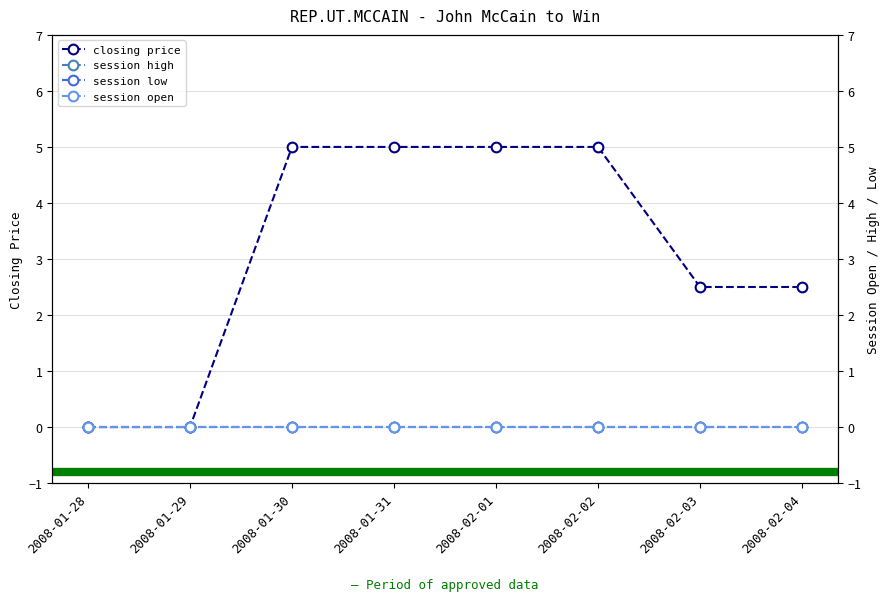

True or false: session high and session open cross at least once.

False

* * *

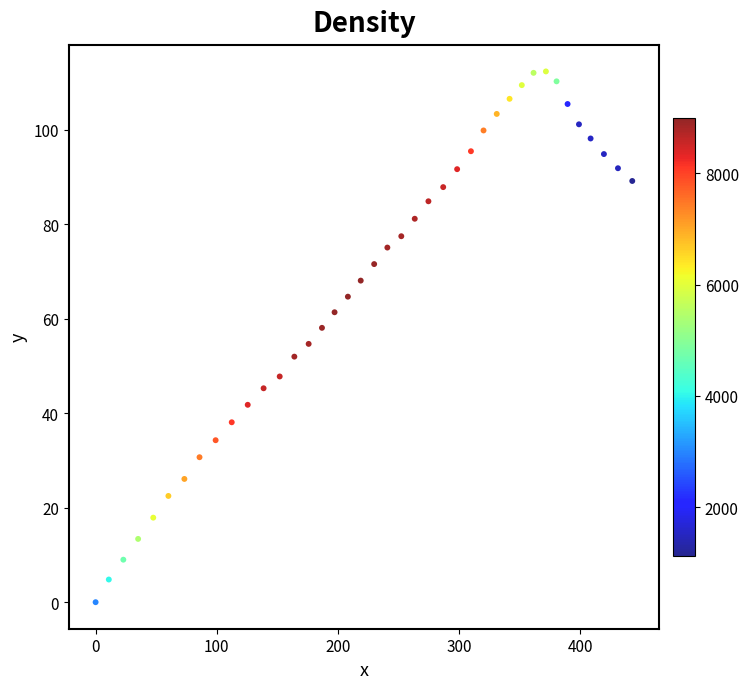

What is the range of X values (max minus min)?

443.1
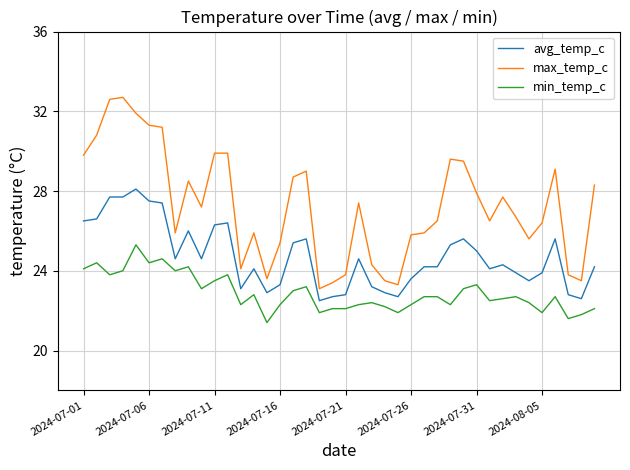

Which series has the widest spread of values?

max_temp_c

DIRECTIONS FOR THIS TASK —
Locate every line of the material above that contains the string "values", matching case exactly, and copy each such line in full.

ANSWER TO THIS TASK —
What is the range of X values (max minus min)?
Which series has the widest spread of values?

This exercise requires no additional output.